-- START OF PAGE --

Key Components of a Soil Test Report

As fertilizer prices climb higher, the value of soil testing becomes more critical.  Knowing what nutrients are available in the soil for crop use is important and an essential part of understanding the condition of the soil. Soil tests begin with the proper collection and processing of soil cores (Figure 1).

Soil cores collected in plastic bucket. Figure 1. Soil cores collected in plastic bucket.

Depending on the lab completing the soil analysis, the results appear in similar styles (Figure 2). Each report can be used to establish a baseline for understanding what nutrients are present and help determine what nutrients and amounts are needed (if any) for optimum plant growth and yield potential.

Key components that should be reviewed in addition to nutrient information include pH, cation exchange capacity (CEC), and % base saturation.

Soil Test Report Sample form Figure 2. Soil Test Report Sample. Sample form provided by and used with the permission of A&L Great Lakes Laboratories.

Soil pH is very important when it comes to the availability of nutrients in the soil.  Although soil test results may read high for some nutrients, those nutrients may not be available to plants if the soil pH is too high or too low. Figure 3 shows the availability of plant nutrients in relation to soil pH.

Graph of Nutrient Availability based on Soil pH Figure 3. Nutrient availability based on soil pH. Permission to use granted by Dr. Emerson Nafziger, University of Illinois.

Most macro and micro soil nutrients are available when soil pH is between 6.5 to 7.5.1 A low or high pH can limit nutrients needed for plant development; therefore, it is critical to make necessary adjustments. Agricultural lime can be used to raise pH or a sulfur containing amendment can be used to lower pH. In some cases, pH amendments can help reduce the need for additional fertilizer.

-- END OF PAGE --

**WHAT TO WORK ON**
(1) Can you rewrite the stretch of the soil test report article from "As fertilizer prices" through "1. Soil cores collected in plastic bucket." with "plastic bucket" changed to "metal pail"?
(2) What comes next in the article on soil test reports? Carry it on from its final sentence.
None of the rows that follow have any bearing on this.

-- START OF RECORD EXCERPTS --

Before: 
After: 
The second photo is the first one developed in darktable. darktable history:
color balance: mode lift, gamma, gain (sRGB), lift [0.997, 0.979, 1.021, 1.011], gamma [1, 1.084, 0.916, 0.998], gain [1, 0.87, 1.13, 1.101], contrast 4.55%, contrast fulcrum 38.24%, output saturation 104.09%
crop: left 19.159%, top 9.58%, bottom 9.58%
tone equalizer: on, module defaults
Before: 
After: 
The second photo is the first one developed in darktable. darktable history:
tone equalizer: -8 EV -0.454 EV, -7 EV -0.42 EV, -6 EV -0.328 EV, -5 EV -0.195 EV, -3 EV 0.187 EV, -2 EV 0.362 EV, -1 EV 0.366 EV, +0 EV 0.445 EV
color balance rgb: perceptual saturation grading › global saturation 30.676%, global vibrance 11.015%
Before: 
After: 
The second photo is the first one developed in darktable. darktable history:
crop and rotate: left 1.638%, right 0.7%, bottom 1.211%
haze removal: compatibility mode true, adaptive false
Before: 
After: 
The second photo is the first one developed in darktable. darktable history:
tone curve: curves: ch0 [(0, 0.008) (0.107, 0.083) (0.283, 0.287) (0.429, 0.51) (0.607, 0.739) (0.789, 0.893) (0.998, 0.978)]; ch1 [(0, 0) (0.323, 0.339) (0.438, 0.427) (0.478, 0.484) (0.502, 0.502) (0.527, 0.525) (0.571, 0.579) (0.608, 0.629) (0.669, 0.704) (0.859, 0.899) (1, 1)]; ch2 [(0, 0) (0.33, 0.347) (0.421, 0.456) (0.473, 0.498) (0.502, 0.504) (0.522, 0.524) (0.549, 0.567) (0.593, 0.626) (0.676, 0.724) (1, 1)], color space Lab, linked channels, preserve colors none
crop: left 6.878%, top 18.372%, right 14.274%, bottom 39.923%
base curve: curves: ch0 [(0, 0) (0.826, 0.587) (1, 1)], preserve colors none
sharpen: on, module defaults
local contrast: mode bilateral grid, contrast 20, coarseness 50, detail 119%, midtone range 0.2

-- END OF RECORD EXCERPTS --

**TASK-BY-TASK OUTPUTS**
(1)
As fertilizer prices climb higher, the value of soil testing becomes more critical.  Knowing what nutrients are available in the soil for crop use is important and an essential part of understanding the condition of the soil. Soil tests begin with the proper collection and processing of soil cores (Figure 1).

Soil cores collected in metal pail. Figure 1. Soil cores collected in metal pail.

(2)
Cation exchange capacity, or “CEC”, is provided on soil test results and is a measure of a soil’s ability to hold positively charged nutrients, such as Ca++ and Mg++. It is also directly related to the soil’s texture – that is, the makeup of sand, silt, and clay. Clay and organic matter are responsible for a soil’s negative charge; therefore, higher clay and/or organic matter composition would reflect a higher CEC. For example, CECs in the 20+ range suggest a “heavy” soil with high amounts of clay and a highwater holding capacity. These soils also tend to stay wetter longer under normal weather conditions. Conversely, the lower the CEC number, such as 8 to 10, the sandier the soil.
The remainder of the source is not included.